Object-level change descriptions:
——

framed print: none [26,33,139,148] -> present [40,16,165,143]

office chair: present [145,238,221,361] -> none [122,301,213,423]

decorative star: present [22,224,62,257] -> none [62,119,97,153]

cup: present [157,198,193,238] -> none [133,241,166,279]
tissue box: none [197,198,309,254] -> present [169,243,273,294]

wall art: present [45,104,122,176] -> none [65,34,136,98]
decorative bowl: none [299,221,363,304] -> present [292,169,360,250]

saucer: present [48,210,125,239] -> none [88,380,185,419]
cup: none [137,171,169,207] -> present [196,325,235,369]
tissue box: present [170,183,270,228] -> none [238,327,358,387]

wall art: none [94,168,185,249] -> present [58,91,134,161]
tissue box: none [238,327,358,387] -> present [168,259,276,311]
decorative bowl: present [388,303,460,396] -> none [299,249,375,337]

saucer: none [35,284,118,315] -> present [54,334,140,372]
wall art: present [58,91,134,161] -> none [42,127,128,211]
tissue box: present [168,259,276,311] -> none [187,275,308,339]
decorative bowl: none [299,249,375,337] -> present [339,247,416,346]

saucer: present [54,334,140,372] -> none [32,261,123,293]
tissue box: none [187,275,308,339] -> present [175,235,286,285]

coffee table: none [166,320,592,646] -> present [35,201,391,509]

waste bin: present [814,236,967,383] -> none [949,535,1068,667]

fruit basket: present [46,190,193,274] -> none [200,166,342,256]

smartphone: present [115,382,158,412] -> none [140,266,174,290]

——

Exercise instructions:
Extract the first line above and each line after it up to and including the one with "decorative bowl: none [299,221,363,304]", please, exactly and with nothing else.

Response area:
framed print: none [26,33,139,148] -> present [40,16,165,143]

office chair: present [145,238,221,361] -> none [122,301,213,423]

decorative star: present [22,224,62,257] -> none [62,119,97,153]

cup: present [157,198,193,238] -> none [133,241,166,279]
tissue box: none [197,198,309,254] -> present [169,243,273,294]

wall art: present [45,104,122,176] -> none [65,34,136,98]
decorative bowl: none [299,221,363,304] -> present [292,169,360,250]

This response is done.